> _Task directions_:
The task calls for each record to be given again unchanged, minus any pictures.

> _Provided data_:
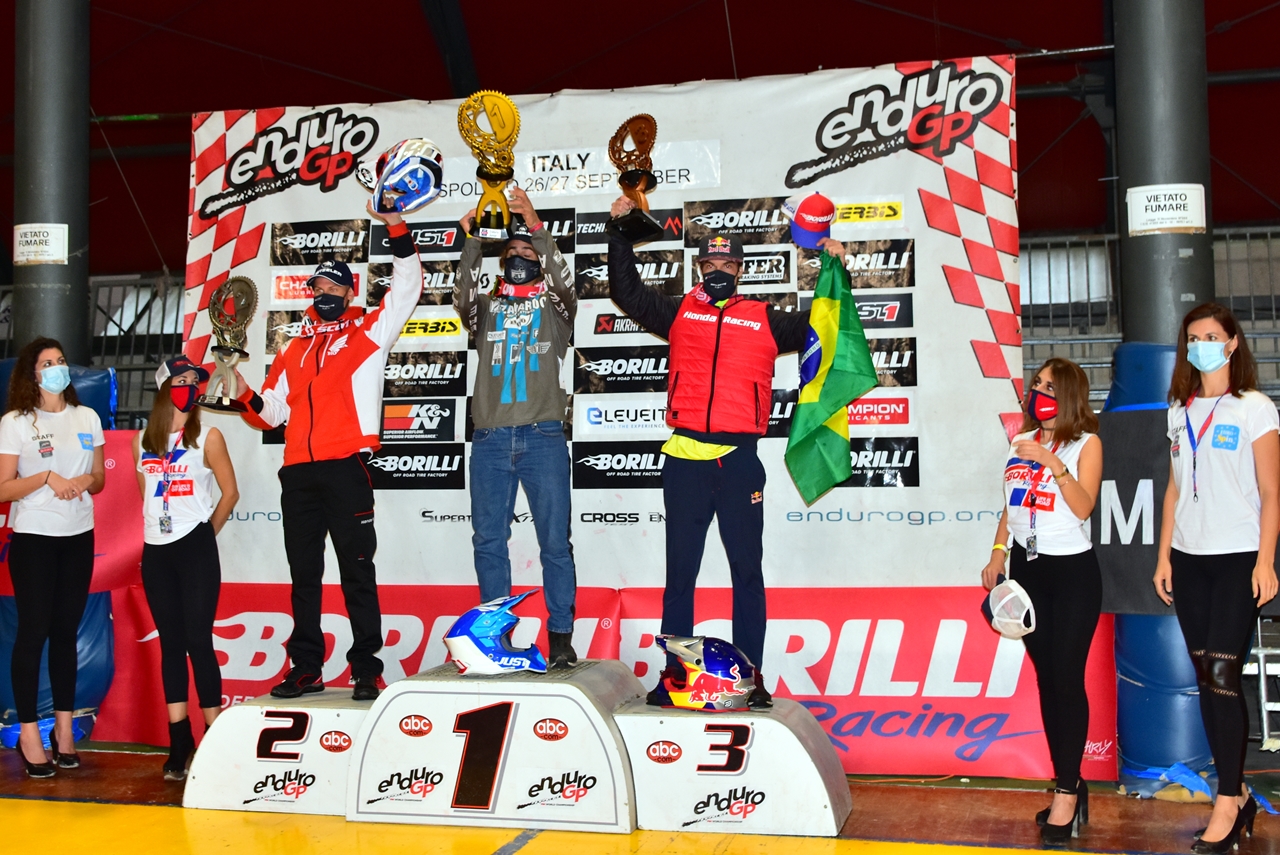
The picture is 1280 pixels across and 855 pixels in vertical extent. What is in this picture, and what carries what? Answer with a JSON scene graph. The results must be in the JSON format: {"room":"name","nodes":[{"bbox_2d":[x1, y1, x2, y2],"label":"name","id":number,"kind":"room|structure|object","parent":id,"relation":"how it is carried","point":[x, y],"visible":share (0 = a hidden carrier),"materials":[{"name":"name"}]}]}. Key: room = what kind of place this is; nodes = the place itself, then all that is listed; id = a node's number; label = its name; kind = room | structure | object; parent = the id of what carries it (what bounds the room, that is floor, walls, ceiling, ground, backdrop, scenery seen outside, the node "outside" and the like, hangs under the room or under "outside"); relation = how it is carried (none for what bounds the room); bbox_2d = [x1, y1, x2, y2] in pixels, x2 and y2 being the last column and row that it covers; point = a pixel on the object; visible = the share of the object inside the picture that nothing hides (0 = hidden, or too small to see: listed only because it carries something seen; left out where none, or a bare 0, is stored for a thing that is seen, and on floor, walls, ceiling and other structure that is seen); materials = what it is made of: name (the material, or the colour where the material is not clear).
{"room":"event hall","nodes":[
{"label":"event hall","id":0,"kind":"room"},
{"bbox_2d":[0,737,1279,854],"label":"floor","id":1,"kind":"structure","parent":0,"point":[176,813],"materials":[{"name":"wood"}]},
{"bbox_2d":[12,0,91,366],"label":"column","id":2,"kind":"structure","parent":1,"relation":"on","point":[48,310],"materials":[{"name":"grey metal"}]},
{"bbox_2d":[13,223,68,265],"label":"paper sign","id":3,"kind":"object","parent":2,"relation":"attached to","point":[56,250],"visible":0.96,"materials":[{"name":"white paper"}]},
{"bbox_2d":[0,339,107,784],"label":"woman","id":4,"kind":"object","parent":1,"relation":"on","point":[38,484],"visible":0.99},
{"bbox_2d":[0,360,117,749],"label":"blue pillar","id":5,"kind":"object","parent":1,"relation":"on","point":[101,654],"visible":0.29,"materials":[{"name":"blue"}]},
{"bbox_2d":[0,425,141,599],"label":"red banner","id":6,"kind":"object","parent":5,"relation":"attached to","point":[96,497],"visible":0.37,"materials":[{"name":"red plastic"}]},
{"bbox_2d":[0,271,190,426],"label":"metal fence","id":7,"kind":"object","parent":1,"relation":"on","point":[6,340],"visible":0.24,"materials":[{"name":"metal"}]},
{"bbox_2d":[135,354,240,783],"label":"woman","id":8,"kind":"object","parent":1,"relation":"on","point":[184,552],"visible":0.86},
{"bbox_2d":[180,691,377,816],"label":"podium","id":9,"kind":"object","parent":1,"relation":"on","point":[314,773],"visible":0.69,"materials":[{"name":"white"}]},
{"bbox_2d":[211,194,427,700],"label":"man","id":10,"kind":"object","parent":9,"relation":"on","point":[364,387],"visible":0.95},
{"bbox_2d":[197,276,259,409],"label":"trophy","id":11,"kind":"object","parent":10,"relation":"in","point":[249,305],"visible":0.97,"materials":[{"name":"silver metal"}]},
{"bbox_2d":[369,137,443,216],"label":"helmet","id":12,"kind":"object","parent":10,"relation":"in","point":[422,168],"visible":0.98,"materials":[{"name":"blue plastic"}]},
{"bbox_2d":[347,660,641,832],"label":"podium","id":13,"kind":"object","parent":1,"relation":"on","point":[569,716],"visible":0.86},
{"bbox_2d":[453,187,578,669],"label":"man","id":14,"kind":"object","parent":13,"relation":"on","point":[549,382],"visible":0.96},
{"bbox_2d":[458,89,521,242],"label":"trophy","id":15,"kind":"object","parent":14,"relation":"in","point":[502,120],"visible":0.95,"materials":[{"name":"gold metal"}]},
{"bbox_2d":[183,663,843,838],"label":"podium","id":16,"kind":"object","parent":1,"relation":"on","point":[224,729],"visible":0.92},
{"bbox_2d":[443,591,547,677],"label":"blue helmet","id":17,"kind":"object","parent":16,"relation":"on","point":[452,641],"visible":0.99,"materials":[{"name":"blue plastic"}]},
{"bbox_2d":[646,632,759,712],"label":"helmet","id":18,"kind":"object","parent":16,"relation":"on","point":[675,696],"visible":0.99,"materials":[{"name":"plastic"}]},
{"bbox_2d":[189,63,1079,773],"label":"backdrop banner","id":19,"kind":"object","parent":1,"relation":"on","point":[970,365],"visible":0.59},
{"bbox_2d":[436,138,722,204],"label":"banner","id":20,"kind":"object","parent":19,"relation":"attached to","point":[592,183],"visible":0.65,"materials":[{"name":"white plastic"}]},
{"bbox_2d":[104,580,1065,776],"label":"banner","id":21,"kind":"object","parent":19,"relation":"attached to","point":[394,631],"visible":0.44,"materials":[{"name":"red plastic"}]},
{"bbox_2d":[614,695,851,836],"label":"podium","id":22,"kind":"object","parent":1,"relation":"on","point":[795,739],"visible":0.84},
{"bbox_2d":[605,210,852,707],"label":"man","id":23,"kind":"object","parent":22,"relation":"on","point":[687,502],"visible":0.88},
{"bbox_2d":[607,111,664,243],"label":"trophy","id":24,"kind":"object","parent":23,"relation":"in","point":[634,185],"visible":0.97,"materials":[{"name":"metal"}]},
{"bbox_2d":[785,192,835,249],"label":"red cap","id":25,"kind":"object","parent":23,"relation":"in","point":[812,228],"visible":0.97,"materials":[{"name":"red fabric"}]},
{"bbox_2d":[784,248,875,502],"label":"flag","id":26,"kind":"object","parent":23,"relation":"in","point":[827,300],"visible":0.95,"materials":[{"name":"green fabric"}]},
{"bbox_2d":[984,356,1105,845],"label":"woman","id":27,"kind":"object","parent":1,"relation":"on","point":[1073,502],"visible":0.94},
{"bbox_2d":[981,578,1036,638],"label":"white cap","id":28,"kind":"object","parent":27,"relation":"in","point":[998,606],"visible":0.98,"materials":[{"name":"white fabric"}]},
{"bbox_2d":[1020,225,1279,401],"label":"metal fence","id":29,"kind":"object","parent":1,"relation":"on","point":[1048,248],"visible":0.23,"materials":[{"name":"grey metal"}]},
{"bbox_2d":[1101,343,1212,791],"label":"pad","id":30,"kind":"object","parent":1,"relation":"on","point":[1153,671],"visible":0.38,"materials":[{"name":"blue plastic"}]},
{"bbox_2d":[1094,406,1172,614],"label":"black banner","id":31,"kind":"object","parent":30,"relation":"attached to","point":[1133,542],"visible":0.43,"materials":[{"name":"black"}]},
{"bbox_2d":[1112,0,1214,344],"label":"pillar","id":32,"kind":"structure","parent":1,"relation":"on","point":[1161,275],"materials":[{"name":"grey metal"}]},
{"bbox_2d":[1126,183,1206,235],"label":"paper sign","id":33,"kind":"object","parent":32,"relation":"attached to","point":[1191,213],"visible":0.98,"materials":[{"name":"white paper"}]},
{"bbox_2d":[1156,304,1279,854],"label":"woman","id":34,"kind":"object","parent":1,"relation":"on","point":[1196,597],"visible":0.98},
{"bbox_2d":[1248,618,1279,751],"label":"metal stand","id":35,"kind":"object","parent":1,"relation":"on","point":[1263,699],"visible":0.6,"materials":[{"name":"metal"}]},
{"bbox_2d":[1,0,1279,274],"label":"ceiling","id":36,"kind":"structure","parent":0,"point":[915,46],"materials":[{"name":"red"}]}
]}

> _Result of the exercise_:
The picture is 1280 pixels across and 855 pixels in vertical extent. What is in this picture, and what carries what? Answer with a JSON scene graph. The results must be in the JSON format: {"room":"name","nodes":[{"bbox_2d":[x1, y1, x2, y2],"label":"name","id":number,"kind":"room|structure|object","parent":id,"relation":"how it is carried","point":[x, y],"visible":share (0 = a hidden carrier),"materials":[{"name":"name"}]}]}. Key: room = what kind of place this is; nodes = the place itself, then all that is listed; id = a node's number; label = its name; kind = room | structure | object; parent = the id of what carries it (what bounds the room, that is floor, walls, ceiling, ground, backdrop, scenery seen outside, the node "outside" and the like, hangs under the room or under "outside"); relation = how it is carried (none for what bounds the room); bbox_2d = [x1, y1, x2, y2] in pixels, x2 and y2 being the last column and row that it covers; point = a pixel on the object; visible = the share of the object inside the picture that nothing hides (0 = hidden, or too small to see: listed only because it carries something seen; left out where none, or a bare 0, is stored for a thing that is seen, and on floor, walls, ceiling and other structure that is seen); materials = what it is made of: name (the material, or the colour where the material is not clear).
{"room":"event hall","nodes":[
{"label":"event hall","id":0,"kind":"room"},
{"bbox_2d":[0,737,1279,854],"label":"floor","id":1,"kind":"structure","parent":0,"point":[176,813],"materials":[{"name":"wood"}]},
{"bbox_2d":[12,0,91,366],"label":"column","id":2,"kind":"structure","parent":1,"relation":"on","point":[48,310],"materials":[{"name":"grey metal"}]},
{"bbox_2d":[13,223,68,265],"label":"paper sign","id":3,"kind":"object","parent":2,"relation":"attached to","point":[56,250],"visible":0.96,"materials":[{"name":"white paper"}]},
{"bbox_2d":[0,339,107,784],"label":"woman","id":4,"kind":"object","parent":1,"relation":"on","point":[38,484],"visible":0.99},
{"bbox_2d":[0,360,117,749],"label":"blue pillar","id":5,"kind":"object","parent":1,"relation":"on","point":[101,654],"visible":0.29,"materials":[{"name":"blue"}]},
{"bbox_2d":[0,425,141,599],"label":"red banner","id":6,"kind":"object","parent":5,"relation":"attached to","point":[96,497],"visible":0.37,"materials":[{"name":"red plastic"}]},
{"bbox_2d":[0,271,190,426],"label":"metal fence","id":7,"kind":"object","parent":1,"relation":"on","point":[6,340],"visible":0.24,"materials":[{"name":"metal"}]},
{"bbox_2d":[135,354,240,783],"label":"woman","id":8,"kind":"object","parent":1,"relation":"on","point":[184,552],"visible":0.86},
{"bbox_2d":[180,691,377,816],"label":"podium","id":9,"kind":"object","parent":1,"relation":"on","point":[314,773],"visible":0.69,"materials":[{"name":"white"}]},
{"bbox_2d":[211,194,427,700],"label":"man","id":10,"kind":"object","parent":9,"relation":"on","point":[364,387],"visible":0.95},
{"bbox_2d":[197,276,259,409],"label":"trophy","id":11,"kind":"object","parent":10,"relation":"in","point":[249,305],"visible":0.97,"materials":[{"name":"silver metal"}]},
{"bbox_2d":[369,137,443,216],"label":"helmet","id":12,"kind":"object","parent":10,"relation":"in","point":[422,168],"visible":0.98,"materials":[{"name":"blue plastic"}]},
{"bbox_2d":[347,660,641,832],"label":"podium","id":13,"kind":"object","parent":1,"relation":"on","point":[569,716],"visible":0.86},
{"bbox_2d":[453,187,578,669],"label":"man","id":14,"kind":"object","parent":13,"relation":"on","point":[549,382],"visible":0.96},
{"bbox_2d":[458,89,521,242],"label":"trophy","id":15,"kind":"object","parent":14,"relation":"in","point":[502,120],"visible":0.95,"materials":[{"name":"gold metal"}]},
{"bbox_2d":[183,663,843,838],"label":"podium","id":16,"kind":"object","parent":1,"relation":"on","point":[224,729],"visible":0.92},
{"bbox_2d":[443,591,547,677],"label":"blue helmet","id":17,"kind":"object","parent":16,"relation":"on","point":[452,641],"visible":0.99,"materials":[{"name":"blue plastic"}]},
{"bbox_2d":[646,632,759,712],"label":"helmet","id":18,"kind":"object","parent":16,"relation":"on","point":[675,696],"visible":0.99,"materials":[{"name":"plastic"}]},
{"bbox_2d":[189,63,1079,773],"label":"backdrop banner","id":19,"kind":"object","parent":1,"relation":"on","point":[970,365],"visible":0.59},
{"bbox_2d":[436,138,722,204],"label":"banner","id":20,"kind":"object","parent":19,"relation":"attached to","point":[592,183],"visible":0.65,"materials":[{"name":"white plastic"}]},
{"bbox_2d":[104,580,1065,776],"label":"banner","id":21,"kind":"object","parent":19,"relation":"attached to","point":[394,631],"visible":0.44,"materials":[{"name":"red plastic"}]},
{"bbox_2d":[614,695,851,836],"label":"podium","id":22,"kind":"object","parent":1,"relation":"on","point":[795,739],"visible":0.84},
{"bbox_2d":[605,210,852,707],"label":"man","id":23,"kind":"object","parent":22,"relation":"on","point":[687,502],"visible":0.88},
{"bbox_2d":[607,111,664,243],"label":"trophy","id":24,"kind":"object","parent":23,"relation":"in","point":[634,185],"visible":0.97,"materials":[{"name":"metal"}]},
{"bbox_2d":[785,192,835,249],"label":"red cap","id":25,"kind":"object","parent":23,"relation":"in","point":[812,228],"visible":0.97,"materials":[{"name":"red fabric"}]},
{"bbox_2d":[784,248,875,502],"label":"flag","id":26,"kind":"object","parent":23,"relation":"in","point":[827,300],"visible":0.95,"materials":[{"name":"green fabric"}]},
{"bbox_2d":[984,356,1105,845],"label":"woman","id":27,"kind":"object","parent":1,"relation":"on","point":[1073,502],"visible":0.94},
{"bbox_2d":[981,578,1036,638],"label":"white cap","id":28,"kind":"object","parent":27,"relation":"in","point":[998,606],"visible":0.98,"materials":[{"name":"white fabric"}]},
{"bbox_2d":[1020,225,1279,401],"label":"metal fence","id":29,"kind":"object","parent":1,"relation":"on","point":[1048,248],"visible":0.23,"materials":[{"name":"grey metal"}]},
{"bbox_2d":[1101,343,1212,791],"label":"pad","id":30,"kind":"object","parent":1,"relation":"on","point":[1153,671],"visible":0.38,"materials":[{"name":"blue plastic"}]},
{"bbox_2d":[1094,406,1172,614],"label":"black banner","id":31,"kind":"object","parent":30,"relation":"attached to","point":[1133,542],"visible":0.43,"materials":[{"name":"black"}]},
{"bbox_2d":[1112,0,1214,344],"label":"pillar","id":32,"kind":"structure","parent":1,"relation":"on","point":[1161,275],"materials":[{"name":"grey metal"}]},
{"bbox_2d":[1126,183,1206,235],"label":"paper sign","id":33,"kind":"object","parent":32,"relation":"attached to","point":[1191,213],"visible":0.98,"materials":[{"name":"white paper"}]},
{"bbox_2d":[1156,304,1279,854],"label":"woman","id":34,"kind":"object","parent":1,"relation":"on","point":[1196,597],"visible":0.98},
{"bbox_2d":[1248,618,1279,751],"label":"metal stand","id":35,"kind":"object","parent":1,"relation":"on","point":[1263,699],"visible":0.6,"materials":[{"name":"metal"}]},
{"bbox_2d":[1,0,1279,274],"label":"ceiling","id":36,"kind":"structure","parent":0,"point":[915,46],"materials":[{"name":"red"}]}
]}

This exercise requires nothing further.